* _EXCERPT_

Van der Woude Syndrome Panel

Van der Woude syndrome (VWS) is the most common form of syndromic orofacial cleft and is frequently associated with pathogenic variants in the IRF6 and GRHL3 genes. Although VWS is a highly penetrant disorder, expressivity is variable even within families. Individuals may present with lower-lip fistulae (pits), cleft lip, cleft palate, cleft uvula or a combination thereof (Angiero et al. 2018. PubMed ID: 29569458). Anodontia and hypodontia (partial anodontia) has also been reported (Lam et al. 2010. PubMed ID: 20415912). In addition, pathogenic variants in the IRF6 gene are reported to be associated with popliteal pterygium syndrome, a severe syndromic form of orofacial cleft accompanied by skin, genitourinary and skeletal features (Schutte et al. 2014. PubMed ID: 20301581).

Pathogenic variants associated with VWS may be inherited in an autosomal dominant (AD) manner, or arise de novo (Peyrard-Janvid et al. 2005. PubMed ID: 16160700; Peyrard-Janvid et al. 2014. PubMed ID: 24360809). VWS is frequently associated with pathogenic missense variants, as well as loss-of-function and copy number variants in the IRF6 gene (Peyrard-Janvid et al. 2005. PubMed ID: 16160700; Manjegowda et al. 2014. PubMed ID: 25579819). IRF6 encodes the interferon regulatory factor 6 protein. This protein is a transcription factor that is expressed in the palatal shelves in the developing embryo (Kondo et al. 2002. PubMed ID: 12219090). This protein is also expressed in the hair follicles, palatal rugae, tooth germ and thyroglossal duct, external genitalia, and skin. Pathogenic missense variants associated with VWS typically localize to the conserved IRF6 winged-helix DNA-binding domain (exons 3 and 4) or the IRF6 SMIR/IAD protein-binding domain (exons 7 through 9), and result in haploinsufficency (Kondo et al. 2002. PubMed ID: 12219090).

* _GIVEN ENTRIES_

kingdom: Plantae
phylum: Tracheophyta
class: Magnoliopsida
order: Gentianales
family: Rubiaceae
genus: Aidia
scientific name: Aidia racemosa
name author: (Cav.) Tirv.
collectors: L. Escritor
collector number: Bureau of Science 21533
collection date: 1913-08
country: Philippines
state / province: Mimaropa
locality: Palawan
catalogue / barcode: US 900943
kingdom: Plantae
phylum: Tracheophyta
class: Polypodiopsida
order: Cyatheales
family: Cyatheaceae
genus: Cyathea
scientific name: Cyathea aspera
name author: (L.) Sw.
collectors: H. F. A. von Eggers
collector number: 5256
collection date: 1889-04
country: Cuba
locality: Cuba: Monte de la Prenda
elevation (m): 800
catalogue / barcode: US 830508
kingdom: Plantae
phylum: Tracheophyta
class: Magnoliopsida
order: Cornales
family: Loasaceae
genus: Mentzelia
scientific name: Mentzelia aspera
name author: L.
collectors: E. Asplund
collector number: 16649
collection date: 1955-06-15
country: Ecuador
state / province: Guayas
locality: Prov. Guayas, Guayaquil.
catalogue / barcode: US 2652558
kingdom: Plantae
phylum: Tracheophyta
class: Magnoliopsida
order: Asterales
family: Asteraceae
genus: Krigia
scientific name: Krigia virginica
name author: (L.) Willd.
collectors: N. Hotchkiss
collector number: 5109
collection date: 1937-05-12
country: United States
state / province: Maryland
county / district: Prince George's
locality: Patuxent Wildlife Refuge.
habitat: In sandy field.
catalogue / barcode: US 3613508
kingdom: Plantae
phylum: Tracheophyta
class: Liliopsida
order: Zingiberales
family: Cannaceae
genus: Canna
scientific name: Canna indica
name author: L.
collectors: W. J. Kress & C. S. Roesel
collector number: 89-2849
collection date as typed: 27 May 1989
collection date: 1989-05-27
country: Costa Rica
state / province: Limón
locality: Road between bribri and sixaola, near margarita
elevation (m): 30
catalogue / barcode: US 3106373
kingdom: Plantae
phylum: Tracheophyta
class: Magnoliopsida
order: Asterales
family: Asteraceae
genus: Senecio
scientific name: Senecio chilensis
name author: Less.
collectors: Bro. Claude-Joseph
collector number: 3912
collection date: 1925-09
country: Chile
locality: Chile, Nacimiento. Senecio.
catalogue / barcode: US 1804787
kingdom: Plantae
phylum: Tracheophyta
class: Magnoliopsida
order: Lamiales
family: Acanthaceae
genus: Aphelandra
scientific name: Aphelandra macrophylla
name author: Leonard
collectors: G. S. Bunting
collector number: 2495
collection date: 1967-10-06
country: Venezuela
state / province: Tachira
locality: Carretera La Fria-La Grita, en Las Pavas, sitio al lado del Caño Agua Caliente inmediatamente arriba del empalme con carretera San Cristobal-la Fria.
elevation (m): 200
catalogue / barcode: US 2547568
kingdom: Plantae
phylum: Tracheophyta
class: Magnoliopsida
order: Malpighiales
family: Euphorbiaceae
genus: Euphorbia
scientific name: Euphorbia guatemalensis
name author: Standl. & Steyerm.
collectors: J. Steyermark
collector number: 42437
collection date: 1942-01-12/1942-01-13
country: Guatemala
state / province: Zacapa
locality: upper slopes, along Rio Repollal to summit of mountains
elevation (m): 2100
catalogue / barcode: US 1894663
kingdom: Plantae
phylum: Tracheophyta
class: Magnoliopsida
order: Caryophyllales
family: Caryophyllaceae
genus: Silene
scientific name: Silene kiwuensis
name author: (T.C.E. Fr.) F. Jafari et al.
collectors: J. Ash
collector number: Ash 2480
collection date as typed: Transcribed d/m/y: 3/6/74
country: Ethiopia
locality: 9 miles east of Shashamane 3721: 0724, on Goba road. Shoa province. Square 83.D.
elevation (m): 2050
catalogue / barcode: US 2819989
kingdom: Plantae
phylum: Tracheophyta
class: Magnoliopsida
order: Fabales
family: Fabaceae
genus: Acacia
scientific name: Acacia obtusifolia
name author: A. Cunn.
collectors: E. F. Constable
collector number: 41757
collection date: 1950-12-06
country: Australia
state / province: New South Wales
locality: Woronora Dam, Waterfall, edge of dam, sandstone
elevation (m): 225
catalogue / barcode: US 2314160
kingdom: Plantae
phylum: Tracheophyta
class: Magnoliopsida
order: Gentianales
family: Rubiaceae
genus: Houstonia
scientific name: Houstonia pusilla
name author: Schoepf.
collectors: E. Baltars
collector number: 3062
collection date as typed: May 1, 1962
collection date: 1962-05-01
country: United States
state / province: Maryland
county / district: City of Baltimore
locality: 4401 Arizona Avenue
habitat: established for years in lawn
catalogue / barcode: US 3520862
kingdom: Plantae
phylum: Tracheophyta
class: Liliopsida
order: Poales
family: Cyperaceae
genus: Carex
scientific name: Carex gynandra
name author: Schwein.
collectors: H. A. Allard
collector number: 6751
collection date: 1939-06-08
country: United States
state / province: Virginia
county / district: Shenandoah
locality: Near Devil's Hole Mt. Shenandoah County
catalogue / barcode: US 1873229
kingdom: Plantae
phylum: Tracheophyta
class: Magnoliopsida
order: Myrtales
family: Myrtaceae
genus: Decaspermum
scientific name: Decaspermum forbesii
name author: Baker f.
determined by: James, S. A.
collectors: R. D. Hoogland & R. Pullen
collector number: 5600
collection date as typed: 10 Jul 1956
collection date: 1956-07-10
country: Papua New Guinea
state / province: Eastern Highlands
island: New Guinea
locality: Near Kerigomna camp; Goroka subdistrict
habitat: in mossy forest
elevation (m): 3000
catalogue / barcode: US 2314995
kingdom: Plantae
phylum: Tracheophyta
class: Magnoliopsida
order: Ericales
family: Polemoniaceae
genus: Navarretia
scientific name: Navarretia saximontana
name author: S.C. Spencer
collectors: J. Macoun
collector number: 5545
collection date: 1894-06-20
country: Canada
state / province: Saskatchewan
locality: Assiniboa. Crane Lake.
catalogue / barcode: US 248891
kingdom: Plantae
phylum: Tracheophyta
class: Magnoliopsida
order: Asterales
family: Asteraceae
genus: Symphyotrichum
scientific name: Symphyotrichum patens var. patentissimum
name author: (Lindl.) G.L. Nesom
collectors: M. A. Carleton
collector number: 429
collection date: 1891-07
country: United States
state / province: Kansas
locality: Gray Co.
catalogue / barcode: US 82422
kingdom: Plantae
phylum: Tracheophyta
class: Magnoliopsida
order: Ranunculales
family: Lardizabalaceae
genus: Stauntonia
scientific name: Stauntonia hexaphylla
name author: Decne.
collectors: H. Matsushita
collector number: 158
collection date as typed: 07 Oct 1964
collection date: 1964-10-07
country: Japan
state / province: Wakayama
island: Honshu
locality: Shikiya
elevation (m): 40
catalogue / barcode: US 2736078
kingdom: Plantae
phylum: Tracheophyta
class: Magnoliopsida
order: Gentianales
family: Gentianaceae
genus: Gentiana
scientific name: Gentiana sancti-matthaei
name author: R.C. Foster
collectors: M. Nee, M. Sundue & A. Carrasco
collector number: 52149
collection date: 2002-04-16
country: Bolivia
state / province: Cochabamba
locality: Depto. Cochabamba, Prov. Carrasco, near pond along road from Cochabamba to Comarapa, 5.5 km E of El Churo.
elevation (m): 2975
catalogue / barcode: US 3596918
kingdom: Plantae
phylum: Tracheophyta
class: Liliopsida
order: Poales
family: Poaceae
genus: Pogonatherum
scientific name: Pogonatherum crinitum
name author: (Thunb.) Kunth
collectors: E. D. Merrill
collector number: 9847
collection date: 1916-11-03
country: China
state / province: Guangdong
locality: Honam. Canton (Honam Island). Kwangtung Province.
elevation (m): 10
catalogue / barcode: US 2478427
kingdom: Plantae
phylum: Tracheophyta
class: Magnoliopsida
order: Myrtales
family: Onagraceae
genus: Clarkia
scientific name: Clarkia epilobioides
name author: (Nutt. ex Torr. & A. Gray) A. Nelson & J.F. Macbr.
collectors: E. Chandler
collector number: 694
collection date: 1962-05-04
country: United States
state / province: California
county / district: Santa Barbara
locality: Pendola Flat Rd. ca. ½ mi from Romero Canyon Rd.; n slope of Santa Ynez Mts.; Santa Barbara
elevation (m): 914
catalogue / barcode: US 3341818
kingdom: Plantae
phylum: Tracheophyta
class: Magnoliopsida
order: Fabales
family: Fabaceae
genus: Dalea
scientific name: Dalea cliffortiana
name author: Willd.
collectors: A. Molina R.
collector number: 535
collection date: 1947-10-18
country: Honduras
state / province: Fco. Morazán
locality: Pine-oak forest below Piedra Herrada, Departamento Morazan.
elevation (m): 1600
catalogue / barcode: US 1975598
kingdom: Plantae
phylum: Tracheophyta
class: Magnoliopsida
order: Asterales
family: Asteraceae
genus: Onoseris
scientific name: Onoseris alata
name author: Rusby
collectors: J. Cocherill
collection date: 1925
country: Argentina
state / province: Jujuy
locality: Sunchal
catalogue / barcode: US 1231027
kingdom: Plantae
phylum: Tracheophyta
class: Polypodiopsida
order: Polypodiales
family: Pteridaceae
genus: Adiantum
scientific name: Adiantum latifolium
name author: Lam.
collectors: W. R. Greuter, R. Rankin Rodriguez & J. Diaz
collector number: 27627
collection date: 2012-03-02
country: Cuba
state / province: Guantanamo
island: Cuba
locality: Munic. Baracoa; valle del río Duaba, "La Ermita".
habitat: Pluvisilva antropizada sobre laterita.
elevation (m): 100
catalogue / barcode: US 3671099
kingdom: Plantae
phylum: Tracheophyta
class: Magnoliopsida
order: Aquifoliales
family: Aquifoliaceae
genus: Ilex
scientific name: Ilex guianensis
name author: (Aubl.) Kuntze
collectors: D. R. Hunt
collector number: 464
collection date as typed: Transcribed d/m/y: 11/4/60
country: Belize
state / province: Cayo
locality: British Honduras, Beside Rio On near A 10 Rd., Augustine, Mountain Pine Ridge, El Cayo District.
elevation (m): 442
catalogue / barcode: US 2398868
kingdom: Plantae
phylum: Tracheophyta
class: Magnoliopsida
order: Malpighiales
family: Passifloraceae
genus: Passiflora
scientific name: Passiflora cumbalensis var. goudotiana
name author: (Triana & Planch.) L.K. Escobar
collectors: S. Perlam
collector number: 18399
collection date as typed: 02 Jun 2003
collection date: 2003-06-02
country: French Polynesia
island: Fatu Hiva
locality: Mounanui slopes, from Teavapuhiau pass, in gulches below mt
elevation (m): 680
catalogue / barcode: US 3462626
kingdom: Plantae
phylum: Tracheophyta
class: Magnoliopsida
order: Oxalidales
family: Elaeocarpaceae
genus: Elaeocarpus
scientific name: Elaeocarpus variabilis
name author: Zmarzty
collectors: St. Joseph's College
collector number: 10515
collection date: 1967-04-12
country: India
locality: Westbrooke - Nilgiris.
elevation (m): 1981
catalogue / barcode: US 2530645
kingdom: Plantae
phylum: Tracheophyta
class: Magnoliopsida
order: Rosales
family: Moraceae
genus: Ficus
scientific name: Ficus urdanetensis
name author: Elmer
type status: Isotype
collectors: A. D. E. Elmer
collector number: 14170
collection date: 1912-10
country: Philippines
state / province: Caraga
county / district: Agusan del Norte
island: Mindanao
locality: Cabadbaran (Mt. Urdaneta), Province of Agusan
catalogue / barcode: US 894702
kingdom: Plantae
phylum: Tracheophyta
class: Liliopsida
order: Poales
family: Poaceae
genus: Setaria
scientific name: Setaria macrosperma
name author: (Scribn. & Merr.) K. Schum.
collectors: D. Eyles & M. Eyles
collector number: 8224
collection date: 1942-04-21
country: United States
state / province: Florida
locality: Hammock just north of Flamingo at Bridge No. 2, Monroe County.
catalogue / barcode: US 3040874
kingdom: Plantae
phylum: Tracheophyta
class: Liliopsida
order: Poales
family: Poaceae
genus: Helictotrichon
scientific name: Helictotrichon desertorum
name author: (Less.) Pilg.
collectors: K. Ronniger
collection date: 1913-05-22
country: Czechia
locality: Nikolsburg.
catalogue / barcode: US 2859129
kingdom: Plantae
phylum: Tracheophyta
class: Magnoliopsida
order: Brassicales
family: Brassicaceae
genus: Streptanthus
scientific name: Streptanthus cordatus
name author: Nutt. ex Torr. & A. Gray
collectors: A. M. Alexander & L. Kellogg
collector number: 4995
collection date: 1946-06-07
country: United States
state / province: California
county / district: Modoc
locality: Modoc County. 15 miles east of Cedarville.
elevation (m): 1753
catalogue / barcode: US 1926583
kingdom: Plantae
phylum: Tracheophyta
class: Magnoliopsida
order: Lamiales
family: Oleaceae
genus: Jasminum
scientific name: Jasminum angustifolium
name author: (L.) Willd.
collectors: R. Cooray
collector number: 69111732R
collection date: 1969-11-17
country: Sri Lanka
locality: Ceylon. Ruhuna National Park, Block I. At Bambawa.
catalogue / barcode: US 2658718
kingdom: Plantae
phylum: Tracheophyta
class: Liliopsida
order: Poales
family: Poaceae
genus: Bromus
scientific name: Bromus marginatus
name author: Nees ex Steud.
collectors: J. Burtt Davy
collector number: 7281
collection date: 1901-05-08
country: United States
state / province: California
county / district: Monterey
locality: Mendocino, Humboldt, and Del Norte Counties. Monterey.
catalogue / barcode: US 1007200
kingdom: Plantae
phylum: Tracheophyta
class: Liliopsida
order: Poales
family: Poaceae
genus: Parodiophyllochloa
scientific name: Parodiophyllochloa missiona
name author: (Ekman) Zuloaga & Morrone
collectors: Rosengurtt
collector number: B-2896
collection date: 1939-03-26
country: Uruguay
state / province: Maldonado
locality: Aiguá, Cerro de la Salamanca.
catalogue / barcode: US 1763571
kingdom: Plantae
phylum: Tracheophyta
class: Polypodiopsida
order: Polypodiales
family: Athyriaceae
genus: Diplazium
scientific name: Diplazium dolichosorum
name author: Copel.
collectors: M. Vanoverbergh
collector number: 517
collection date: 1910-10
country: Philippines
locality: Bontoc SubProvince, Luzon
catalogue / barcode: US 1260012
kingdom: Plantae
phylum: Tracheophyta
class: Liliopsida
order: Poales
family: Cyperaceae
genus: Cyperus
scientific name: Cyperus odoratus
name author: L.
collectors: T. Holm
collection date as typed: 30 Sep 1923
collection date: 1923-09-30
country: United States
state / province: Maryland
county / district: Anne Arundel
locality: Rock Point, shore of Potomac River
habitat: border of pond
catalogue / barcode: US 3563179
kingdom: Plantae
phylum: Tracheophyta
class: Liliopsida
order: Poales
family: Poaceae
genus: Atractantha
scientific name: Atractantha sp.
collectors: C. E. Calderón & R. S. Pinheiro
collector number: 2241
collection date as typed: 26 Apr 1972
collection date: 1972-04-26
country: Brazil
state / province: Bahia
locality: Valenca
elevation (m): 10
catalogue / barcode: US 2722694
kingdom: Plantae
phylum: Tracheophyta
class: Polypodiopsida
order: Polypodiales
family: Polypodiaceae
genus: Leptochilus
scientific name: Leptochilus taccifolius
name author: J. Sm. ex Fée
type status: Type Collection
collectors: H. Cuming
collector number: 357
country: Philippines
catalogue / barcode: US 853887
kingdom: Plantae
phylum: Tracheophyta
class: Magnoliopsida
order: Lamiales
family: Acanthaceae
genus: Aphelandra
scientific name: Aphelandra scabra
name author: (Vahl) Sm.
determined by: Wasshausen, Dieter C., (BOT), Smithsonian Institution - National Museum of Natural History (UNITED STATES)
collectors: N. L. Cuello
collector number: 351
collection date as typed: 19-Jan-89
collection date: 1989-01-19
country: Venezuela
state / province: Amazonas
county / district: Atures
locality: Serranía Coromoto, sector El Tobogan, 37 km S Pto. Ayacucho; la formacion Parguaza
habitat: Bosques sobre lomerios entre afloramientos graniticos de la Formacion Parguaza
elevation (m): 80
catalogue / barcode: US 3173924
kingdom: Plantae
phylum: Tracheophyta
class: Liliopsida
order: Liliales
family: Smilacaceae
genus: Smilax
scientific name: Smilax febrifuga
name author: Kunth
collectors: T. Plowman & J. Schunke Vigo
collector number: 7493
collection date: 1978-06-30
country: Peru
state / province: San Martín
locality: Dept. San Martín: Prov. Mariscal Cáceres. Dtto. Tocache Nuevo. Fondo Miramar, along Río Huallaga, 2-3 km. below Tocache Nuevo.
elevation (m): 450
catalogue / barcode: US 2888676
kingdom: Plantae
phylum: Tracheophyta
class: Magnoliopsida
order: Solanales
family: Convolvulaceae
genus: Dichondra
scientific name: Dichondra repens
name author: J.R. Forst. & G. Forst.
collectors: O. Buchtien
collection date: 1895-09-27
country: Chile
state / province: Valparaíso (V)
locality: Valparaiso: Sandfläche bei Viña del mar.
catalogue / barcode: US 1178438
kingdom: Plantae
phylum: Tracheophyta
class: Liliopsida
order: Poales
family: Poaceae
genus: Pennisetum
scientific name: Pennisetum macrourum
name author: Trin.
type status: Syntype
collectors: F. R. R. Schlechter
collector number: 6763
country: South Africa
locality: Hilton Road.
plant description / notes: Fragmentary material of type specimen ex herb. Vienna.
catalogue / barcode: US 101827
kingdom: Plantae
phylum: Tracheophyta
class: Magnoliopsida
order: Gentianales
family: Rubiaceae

* _WHAT THE TASK ASKS_
Please copy the passage of the Van der Woude syndrome panel text above word for word, from "Van der Woude Syndrome Panel" to "PubMed ID: 20301581).".

* _PROBLEM SOLUTION_
Van der Woude Syndrome Panel

Van der Woude syndrome (VWS) is the most common form of syndromic orofacial cleft and is frequently associated with pathogenic variants in the IRF6 and GRHL3 genes. Although VWS is a highly penetrant disorder, expressivity is variable even within families. Individuals may present with lower-lip fistulae (pits), cleft lip, cleft palate, cleft uvula or a combination thereof (Angiero et al. 2018. PubMed ID: 29569458). Anodontia and hypodontia (partial anodontia) has also been reported (Lam et al. 2010. PubMed ID: 20415912). In addition, pathogenic variants in the IRF6 gene are reported to be associated with popliteal pterygium syndrome, a severe syndromic form of orofacial cleft accompanied by skin, genitourinary and skeletal features (Schutte et al. 2014. PubMed ID: 20301581).